KENAPA KITA BERTERIAK?Lantas, jika memang berteriak atau membentak tak baik, kenapa kita masih juga melakukannya? Beberapa orang dibesarkan dalam keluarga yang memang dipenuhi oleh teriakan dan bentakan orang tua. Akibatnya, setelah dewasa, entah secara sadar atau tidak, mereka meniru apa yang dulu dilakukan orang tua sebagai bentuk pola asuh kepada anak-anak.
Bisa juga kita membentak atau berteriak "hanya" karena frustrasi dan marah pada tingkah laku anak-anak dan tidak tahu bagaimana harus mengubahnya. "Banyak orang tua yang tak tahu harus berbuat apa selain membentak," ujar ahli.
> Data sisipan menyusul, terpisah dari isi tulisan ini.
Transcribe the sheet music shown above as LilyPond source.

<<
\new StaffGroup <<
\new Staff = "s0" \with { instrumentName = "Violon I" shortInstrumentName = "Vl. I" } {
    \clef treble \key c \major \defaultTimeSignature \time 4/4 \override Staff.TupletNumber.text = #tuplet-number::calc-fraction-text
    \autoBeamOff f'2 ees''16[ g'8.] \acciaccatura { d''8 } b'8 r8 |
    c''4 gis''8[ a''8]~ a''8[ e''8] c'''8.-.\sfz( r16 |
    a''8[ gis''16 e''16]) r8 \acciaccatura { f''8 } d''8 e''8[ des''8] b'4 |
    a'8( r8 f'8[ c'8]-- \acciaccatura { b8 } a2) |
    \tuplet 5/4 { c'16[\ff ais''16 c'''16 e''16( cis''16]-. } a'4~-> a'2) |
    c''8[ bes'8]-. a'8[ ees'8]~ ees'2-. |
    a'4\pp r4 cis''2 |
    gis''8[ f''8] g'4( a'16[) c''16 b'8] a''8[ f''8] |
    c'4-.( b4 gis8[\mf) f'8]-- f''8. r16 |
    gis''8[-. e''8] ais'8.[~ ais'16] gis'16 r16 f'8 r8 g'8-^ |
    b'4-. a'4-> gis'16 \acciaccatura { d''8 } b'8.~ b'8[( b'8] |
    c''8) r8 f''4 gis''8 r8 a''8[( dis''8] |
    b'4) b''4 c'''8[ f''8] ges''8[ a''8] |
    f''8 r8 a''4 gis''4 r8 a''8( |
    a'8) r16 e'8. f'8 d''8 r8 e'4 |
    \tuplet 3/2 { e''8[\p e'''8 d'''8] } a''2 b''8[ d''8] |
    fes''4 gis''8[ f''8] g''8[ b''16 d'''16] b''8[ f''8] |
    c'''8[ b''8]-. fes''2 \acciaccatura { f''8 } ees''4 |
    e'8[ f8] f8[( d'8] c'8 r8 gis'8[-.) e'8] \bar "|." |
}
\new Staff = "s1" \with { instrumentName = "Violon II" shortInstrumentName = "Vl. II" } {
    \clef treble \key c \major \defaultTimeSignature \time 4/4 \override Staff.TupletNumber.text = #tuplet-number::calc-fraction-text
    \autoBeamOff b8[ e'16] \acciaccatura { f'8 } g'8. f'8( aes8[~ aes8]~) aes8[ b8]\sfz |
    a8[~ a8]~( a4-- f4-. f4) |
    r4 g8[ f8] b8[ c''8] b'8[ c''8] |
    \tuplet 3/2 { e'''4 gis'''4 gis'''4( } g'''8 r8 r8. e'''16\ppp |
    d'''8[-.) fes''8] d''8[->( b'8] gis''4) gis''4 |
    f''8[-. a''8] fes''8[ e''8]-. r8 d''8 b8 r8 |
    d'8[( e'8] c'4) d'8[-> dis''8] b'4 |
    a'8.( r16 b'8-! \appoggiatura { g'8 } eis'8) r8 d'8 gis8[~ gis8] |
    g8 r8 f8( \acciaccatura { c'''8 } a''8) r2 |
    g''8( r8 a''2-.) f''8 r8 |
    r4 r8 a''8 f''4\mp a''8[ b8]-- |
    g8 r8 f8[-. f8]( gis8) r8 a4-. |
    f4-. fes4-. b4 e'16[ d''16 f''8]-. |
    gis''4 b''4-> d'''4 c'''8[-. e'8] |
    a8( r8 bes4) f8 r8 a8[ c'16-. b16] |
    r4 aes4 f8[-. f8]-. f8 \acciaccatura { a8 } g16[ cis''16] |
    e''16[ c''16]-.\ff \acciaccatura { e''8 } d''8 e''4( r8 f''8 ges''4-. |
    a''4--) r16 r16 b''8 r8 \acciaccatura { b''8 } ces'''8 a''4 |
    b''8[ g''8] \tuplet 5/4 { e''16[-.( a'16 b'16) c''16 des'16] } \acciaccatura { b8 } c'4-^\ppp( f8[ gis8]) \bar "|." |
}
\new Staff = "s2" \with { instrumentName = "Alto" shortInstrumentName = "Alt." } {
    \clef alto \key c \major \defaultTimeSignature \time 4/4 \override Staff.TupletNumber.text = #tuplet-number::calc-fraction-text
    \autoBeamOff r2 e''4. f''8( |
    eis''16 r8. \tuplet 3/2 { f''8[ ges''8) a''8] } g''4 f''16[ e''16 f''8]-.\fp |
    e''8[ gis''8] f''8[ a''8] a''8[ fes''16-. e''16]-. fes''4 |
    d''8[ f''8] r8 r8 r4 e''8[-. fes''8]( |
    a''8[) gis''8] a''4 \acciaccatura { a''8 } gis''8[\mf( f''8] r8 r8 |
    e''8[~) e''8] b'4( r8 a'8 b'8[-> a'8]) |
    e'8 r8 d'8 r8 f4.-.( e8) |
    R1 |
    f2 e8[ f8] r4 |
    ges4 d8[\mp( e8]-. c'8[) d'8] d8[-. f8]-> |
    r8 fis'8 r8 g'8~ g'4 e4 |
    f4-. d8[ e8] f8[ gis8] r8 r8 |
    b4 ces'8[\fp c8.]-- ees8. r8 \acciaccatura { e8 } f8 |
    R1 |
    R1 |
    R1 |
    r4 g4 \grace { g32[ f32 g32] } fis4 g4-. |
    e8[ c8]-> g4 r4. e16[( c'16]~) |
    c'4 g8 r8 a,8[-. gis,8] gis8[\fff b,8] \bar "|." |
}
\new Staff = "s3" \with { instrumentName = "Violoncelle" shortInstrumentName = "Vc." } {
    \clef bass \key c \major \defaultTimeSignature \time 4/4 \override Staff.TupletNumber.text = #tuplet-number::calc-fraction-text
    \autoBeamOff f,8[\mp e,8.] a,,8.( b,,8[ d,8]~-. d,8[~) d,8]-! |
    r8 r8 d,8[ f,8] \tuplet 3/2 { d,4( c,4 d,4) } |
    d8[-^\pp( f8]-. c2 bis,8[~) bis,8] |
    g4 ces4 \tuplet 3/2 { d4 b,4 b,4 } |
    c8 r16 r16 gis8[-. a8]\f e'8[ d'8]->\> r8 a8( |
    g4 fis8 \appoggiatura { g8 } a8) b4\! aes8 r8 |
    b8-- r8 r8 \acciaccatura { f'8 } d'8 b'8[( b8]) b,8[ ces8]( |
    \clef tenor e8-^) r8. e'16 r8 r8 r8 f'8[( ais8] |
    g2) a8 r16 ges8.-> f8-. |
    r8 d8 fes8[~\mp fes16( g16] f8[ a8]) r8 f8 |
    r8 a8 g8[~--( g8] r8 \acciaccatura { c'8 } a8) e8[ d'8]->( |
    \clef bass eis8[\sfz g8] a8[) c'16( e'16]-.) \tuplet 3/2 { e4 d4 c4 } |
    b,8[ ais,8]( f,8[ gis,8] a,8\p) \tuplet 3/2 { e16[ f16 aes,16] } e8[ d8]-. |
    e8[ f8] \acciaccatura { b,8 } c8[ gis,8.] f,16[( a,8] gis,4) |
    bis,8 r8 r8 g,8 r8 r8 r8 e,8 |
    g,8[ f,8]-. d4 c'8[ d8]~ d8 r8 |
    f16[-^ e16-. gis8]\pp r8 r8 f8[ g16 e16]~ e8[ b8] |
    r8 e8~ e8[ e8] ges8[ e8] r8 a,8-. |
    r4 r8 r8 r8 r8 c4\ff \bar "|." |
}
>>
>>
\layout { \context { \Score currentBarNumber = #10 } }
Urutan kelahiran juga bisa menjadi salah satu penyebab kenapa seseorang suka membentak atau berteriak. Jika Anda adalah anak sulung, maka secara tak sadar Anda akan mengidentifikasikan diri pada anak sulung Anda. Akibatnya, secara insting Anda akan langsung mengomel pada anak bungsu Anda yang mengobrak-abrik kamar kakak sulungnya. "Identifikasi bawah sadar inilah yang akan memunculkan bentuk kemarahan dan pola watak seseorang," ujar ahli.
Teriakan memang efektif untuk menarik perhatian anak, tapi hanya untuk sementara waktu. Para ahli menyamakannya dengan tamparan, yang menciptakan kejutan dan situasi tak nyaman. "Mungkin ini bisa menghentikan kebiasaan buruk anak sesaat, tapi dalam jangka panjang, tak mengajarkan apa pun pada anak," kata ahli.